## Directions
Go through the entries and copy each one exactly. Leave none out.

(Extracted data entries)
[Start of Attachment]

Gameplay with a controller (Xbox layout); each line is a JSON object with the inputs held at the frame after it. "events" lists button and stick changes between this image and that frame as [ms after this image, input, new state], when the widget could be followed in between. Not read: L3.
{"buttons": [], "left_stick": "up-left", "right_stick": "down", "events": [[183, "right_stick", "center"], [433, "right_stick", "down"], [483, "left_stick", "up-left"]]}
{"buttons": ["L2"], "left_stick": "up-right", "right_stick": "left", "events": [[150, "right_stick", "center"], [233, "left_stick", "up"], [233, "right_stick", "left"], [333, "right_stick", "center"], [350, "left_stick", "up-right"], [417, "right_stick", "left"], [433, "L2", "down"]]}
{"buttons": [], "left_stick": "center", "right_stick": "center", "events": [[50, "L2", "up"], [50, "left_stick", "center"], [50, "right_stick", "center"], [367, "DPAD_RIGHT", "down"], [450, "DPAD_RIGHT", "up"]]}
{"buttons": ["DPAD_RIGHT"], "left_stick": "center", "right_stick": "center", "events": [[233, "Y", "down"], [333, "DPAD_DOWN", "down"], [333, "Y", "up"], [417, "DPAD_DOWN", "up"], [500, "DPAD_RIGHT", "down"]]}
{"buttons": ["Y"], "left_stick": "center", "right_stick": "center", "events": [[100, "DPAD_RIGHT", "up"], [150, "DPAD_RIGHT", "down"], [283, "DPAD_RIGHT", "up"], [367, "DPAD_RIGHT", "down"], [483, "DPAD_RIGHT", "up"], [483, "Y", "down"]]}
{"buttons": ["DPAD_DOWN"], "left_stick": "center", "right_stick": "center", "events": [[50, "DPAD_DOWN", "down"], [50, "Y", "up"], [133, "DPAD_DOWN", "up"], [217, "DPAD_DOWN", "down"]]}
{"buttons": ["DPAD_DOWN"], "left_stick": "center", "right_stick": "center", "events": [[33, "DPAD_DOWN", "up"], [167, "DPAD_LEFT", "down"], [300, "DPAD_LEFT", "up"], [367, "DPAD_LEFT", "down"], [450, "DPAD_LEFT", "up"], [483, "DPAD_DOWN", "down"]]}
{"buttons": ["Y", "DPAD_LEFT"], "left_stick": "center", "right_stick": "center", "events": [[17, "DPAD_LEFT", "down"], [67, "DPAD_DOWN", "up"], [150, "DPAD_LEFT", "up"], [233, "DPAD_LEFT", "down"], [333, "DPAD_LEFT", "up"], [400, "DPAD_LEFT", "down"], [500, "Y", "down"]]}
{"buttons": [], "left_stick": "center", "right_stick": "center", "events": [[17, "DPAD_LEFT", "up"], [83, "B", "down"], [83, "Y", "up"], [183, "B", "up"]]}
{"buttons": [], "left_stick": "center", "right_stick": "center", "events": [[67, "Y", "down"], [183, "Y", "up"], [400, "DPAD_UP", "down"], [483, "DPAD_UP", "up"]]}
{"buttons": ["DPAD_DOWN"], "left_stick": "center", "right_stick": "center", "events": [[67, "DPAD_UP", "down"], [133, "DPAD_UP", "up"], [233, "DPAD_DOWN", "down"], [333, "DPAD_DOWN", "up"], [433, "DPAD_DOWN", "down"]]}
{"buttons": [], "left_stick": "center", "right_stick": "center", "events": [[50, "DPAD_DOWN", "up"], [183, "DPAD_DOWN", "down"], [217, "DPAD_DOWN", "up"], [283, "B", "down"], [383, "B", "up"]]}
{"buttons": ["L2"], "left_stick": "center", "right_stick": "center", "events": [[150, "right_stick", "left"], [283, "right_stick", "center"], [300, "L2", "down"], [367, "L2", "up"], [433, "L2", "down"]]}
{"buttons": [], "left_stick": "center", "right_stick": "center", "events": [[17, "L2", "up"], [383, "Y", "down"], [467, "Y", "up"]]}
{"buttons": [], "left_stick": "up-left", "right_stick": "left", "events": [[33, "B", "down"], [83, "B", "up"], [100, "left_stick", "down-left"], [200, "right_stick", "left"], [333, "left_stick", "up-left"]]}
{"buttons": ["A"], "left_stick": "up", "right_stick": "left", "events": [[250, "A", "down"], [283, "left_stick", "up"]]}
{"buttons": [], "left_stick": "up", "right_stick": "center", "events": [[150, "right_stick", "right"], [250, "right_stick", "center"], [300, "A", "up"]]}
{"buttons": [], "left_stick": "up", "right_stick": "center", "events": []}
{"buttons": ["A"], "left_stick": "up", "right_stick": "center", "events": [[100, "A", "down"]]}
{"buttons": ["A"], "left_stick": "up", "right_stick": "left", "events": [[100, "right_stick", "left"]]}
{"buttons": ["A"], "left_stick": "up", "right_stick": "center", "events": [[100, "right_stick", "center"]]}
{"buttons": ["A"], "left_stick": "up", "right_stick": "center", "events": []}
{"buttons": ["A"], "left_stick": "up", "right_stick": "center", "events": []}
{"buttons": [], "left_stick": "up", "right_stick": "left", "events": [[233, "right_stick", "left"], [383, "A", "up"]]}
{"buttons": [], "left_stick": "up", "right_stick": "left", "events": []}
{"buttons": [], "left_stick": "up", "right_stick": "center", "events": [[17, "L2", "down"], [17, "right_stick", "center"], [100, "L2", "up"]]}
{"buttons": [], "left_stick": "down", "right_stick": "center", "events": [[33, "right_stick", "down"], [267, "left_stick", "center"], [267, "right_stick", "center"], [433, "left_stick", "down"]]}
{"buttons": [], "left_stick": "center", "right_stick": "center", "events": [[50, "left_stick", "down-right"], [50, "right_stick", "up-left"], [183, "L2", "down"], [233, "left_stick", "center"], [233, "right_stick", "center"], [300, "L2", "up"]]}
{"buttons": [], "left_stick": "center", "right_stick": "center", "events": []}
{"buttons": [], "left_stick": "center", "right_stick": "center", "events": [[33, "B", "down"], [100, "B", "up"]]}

[End of Attachment]

## Solution to this task
Gameplay with a controller (Xbox layout); each line is a JSON object with the inputs held at the frame after it. "events" lists button and stick changes between this image and that frame as [ms after this image, input, new state], when the widget could be followed in between. Not read: L3.
{"buttons": [], "left_stick": "up-left", "right_stick": "down", "events": [[183, "right_stick", "center"], [433, "right_stick", "down"], [483, "left_stick", "up-left"]]}
{"buttons": ["L2"], "left_stick": "up-right", "right_stick": "left", "events": [[150, "right_stick", "center"], [233, "left_stick", "up"], [233, "right_stick", "left"], [333, "right_stick", "center"], [350, "left_stick", "up-right"], [417, "right_stick", "left"], [433, "L2", "down"]]}
{"buttons": [], "left_stick": "center", "right_stick": "center", "events": [[50, "L2", "up"], [50, "left_stick", "center"], [50, "right_stick", "center"], [367, "DPAD_RIGHT", "down"], [450, "DPAD_RIGHT", "up"]]}
{"buttons": ["DPAD_RIGHT"], "left_stick": "center", "right_stick": "center", "events": [[233, "Y", "down"], [333, "DPAD_DOWN", "down"], [333, "Y", "up"], [417, "DPAD_DOWN", "up"], [500, "DPAD_RIGHT", "down"]]}
{"buttons": ["Y"], "left_stick": "center", "right_stick": "center", "events": [[100, "DPAD_RIGHT", "up"], [150, "DPAD_RIGHT", "down"], [283, "DPAD_RIGHT", "up"], [367, "DPAD_RIGHT", "down"], [483, "DPAD_RIGHT", "up"], [483, "Y", "down"]]}
{"buttons": ["DPAD_DOWN"], "left_stick": "center", "right_stick": "center", "events": [[50, "DPAD_DOWN", "down"], [50, "Y", "up"], [133, "DPAD_DOWN", "up"], [217, "DPAD_DOWN", "down"]]}
{"buttons": ["DPAD_DOWN"], "left_stick": "center", "right_stick": "center", "events": [[33, "DPAD_DOWN", "up"], [167, "DPAD_LEFT", "down"], [300, "DPAD_LEFT", "up"], [367, "DPAD_LEFT", "down"], [450, "DPAD_LEFT", "up"], [483, "DPAD_DOWN", "down"]]}
{"buttons": ["Y", "DPAD_LEFT"], "left_stick": "center", "right_stick": "center", "events": [[17, "DPAD_LEFT", "down"], [67, "DPAD_DOWN", "up"], [150, "DPAD_LEFT", "up"], [233, "DPAD_LEFT", "down"], [333, "DPAD_LEFT", "up"], [400, "DPAD_LEFT", "down"], [500, "Y", "down"]]}
{"buttons": [], "left_stick": "center", "right_stick": "center", "events": [[17, "DPAD_LEFT", "up"], [83, "B", "down"], [83, "Y", "up"], [183, "B", "up"]]}
{"buttons": [], "left_stick": "center", "right_stick": "center", "events": [[67, "Y", "down"], [183, "Y", "up"], [400, "DPAD_UP", "down"], [483, "DPAD_UP", "up"]]}
{"buttons": ["DPAD_DOWN"], "left_stick": "center", "right_stick": "center", "events": [[67, "DPAD_UP", "down"], [133, "DPAD_UP", "up"], [233, "DPAD_DOWN", "down"], [333, "DPAD_DOWN", "up"], [433, "DPAD_DOWN", "down"]]}
{"buttons": [], "left_stick": "center", "right_stick": "center", "events": [[50, "DPAD_DOWN", "up"], [183, "DPAD_DOWN", "down"], [217, "DPAD_DOWN", "up"], [283, "B", "down"], [383, "B", "up"]]}
{"buttons": ["L2"], "left_stick": "center", "right_stick": "center", "events": [[150, "right_stick", "left"], [283, "right_stick", "center"], [300, "L2", "down"], [367, "L2", "up"], [433, "L2", "down"]]}
{"buttons": [], "left_stick": "center", "right_stick": "center", "events": [[17, "L2", "up"], [383, "Y", "down"], [467, "Y", "up"]]}
{"buttons": [], "left_stick": "up-left", "right_stick": "left", "events": [[33, "B", "down"], [83, "B", "up"], [100, "left_stick", "down-left"], [200, "right_stick", "left"], [333, "left_stick", "up-left"]]}
{"buttons": ["A"], "left_stick": "up", "right_stick": "left", "events": [[250, "A", "down"], [283, "left_stick", "up"]]}
{"buttons": [], "left_stick": "up", "right_stick": "center", "events": [[150, "right_stick", "right"], [250, "right_stick", "center"], [300, "A", "up"]]}
{"buttons": [], "left_stick": "up", "right_stick": "center", "events": []}
{"buttons": ["A"], "left_stick": "up", "right_stick": "center", "events": [[100, "A", "down"]]}
{"buttons": ["A"], "left_stick": "up", "right_stick": "left", "events": [[100, "right_stick", "left"]]}
{"buttons": ["A"], "left_stick": "up", "right_stick": "center", "events": [[100, "right_stick", "center"]]}
{"buttons": ["A"], "left_stick": "up", "right_stick": "center", "events": []}
{"buttons": ["A"], "left_stick": "up", "right_stick": "center", "events": []}
{"buttons": [], "left_stick": "up", "right_stick": "left", "events": [[233, "right_stick", "left"], [383, "A", "up"]]}
{"buttons": [], "left_stick": "up", "right_stick": "left", "events": []}
{"buttons": [], "left_stick": "up", "right_stick": "center", "events": [[17, "L2", "down"], [17, "right_stick", "center"], [100, "L2", "up"]]}
{"buttons": [], "left_stick": "down", "right_stick": "center", "events": [[33, "right_stick", "down"], [267, "left_stick", "center"], [267, "right_stick", "center"], [433, "left_stick", "down"]]}
{"buttons": [], "left_stick": "center", "right_stick": "center", "events": [[50, "left_stick", "down-right"], [50, "right_stick", "up-left"], [183, "L2", "down"], [233, "left_stick", "center"], [233, "right_stick", "center"], [300, "L2", "up"]]}
{"buttons": [], "left_stick": "center", "right_stick": "center", "events": []}
{"buttons": [], "left_stick": "center", "right_stick": "center", "events": [[33, "B", "down"], [100, "B", "up"]]}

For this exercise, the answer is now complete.